The researchers calculated two "duration criteria" per patient and drug. The "sum duration" measured the sum of the difference in days between the start and stop dates for each drug per patient. The "initial and final duration" was the difference between the first start date and the last stopping date of each drug per patient.

After eliminating duplicate or overlapping prescriptions and considering discrepant patterns, such as short-term prescription for recurrence and time gaps without drug coverage (6 months or longer for PPIs and antidepressants and 1 year or longer for bisphosphonates), duration and initiation sum the duration of the stop emerged as the more accurate assessment of the legacy prescription than alone.

Overall, 11.4% (5806) of the 50,813 patients received legacy prescriptions. Of the total of 16,125 prescriptions for the three types of medication, 43% (6879) were considered as bequests and 44% (7167) were non-bequests.

The proportion of prescribed prescriptions per drug class was 46% (3766 out of 8119) for antidepressants, 14% (228 out of 1592) for bisphosphonates and 45% (2885 out of 6414) for PPIs.

The only association between the drugs was that 17% (969 of 5806) of the patients who received prescribed prescriptions received them for an antidepressant and an IBP. The researchers suggest that concomitant use may reflect a prescription "cascade of prescription" PPI to treat the gastrointestinal effects of a selective serotonin reuptake inhibitor. The use of one drug generates the use of another.

Legacy patients tend to be older, and more women than men have received antidepressants and / or bisphosphonates.

At the end of the study, significant proportions of patients were still taking the prescribed legacy medications: 61% antidepressants, 65% PPI and 77% bisphosphonates.

"Our findings suggest that legacy prescribing is prevalent, consistent among prescribers and can be a key contributor at the system level to inadequate polypharmacy," the researchers conclude. The identification of patients taking prescribed prescriptions presents "an opportunity for system-level intervention in primary care with tremendous potential benefit to patients."

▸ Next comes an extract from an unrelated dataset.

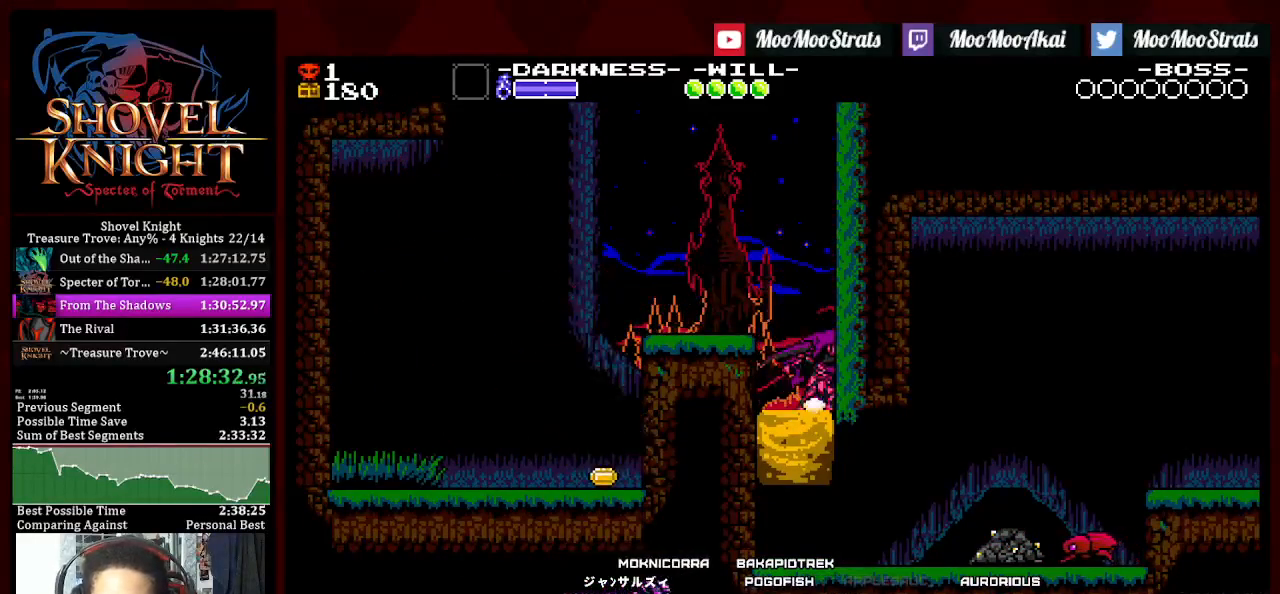
{"buttons": ["DPAD_RIGHT"], "left_stick": "center", "right_stick": "center", "events": [[17, "CROSS", "up"], [83, "CROSS", "down"], [133, "CROSS", "up"], [167, "CROSS", "down"], [200, "CROSS", "up"]]}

One limitation of the study was the lack of consideration of specific details of patients, as circumstances that could have required unusual prescription patterns. In addition, the focus on prescribing rather than patient dispensation or compliance may have led to an overestimation of the duration of drug use.

The research was funded by the Pilot Research Project Fund, Department of Family Medicine, McMaster University. The authors did not disclose relevant financial relationships.

Ann Fam Med. Published online November 12, 2018.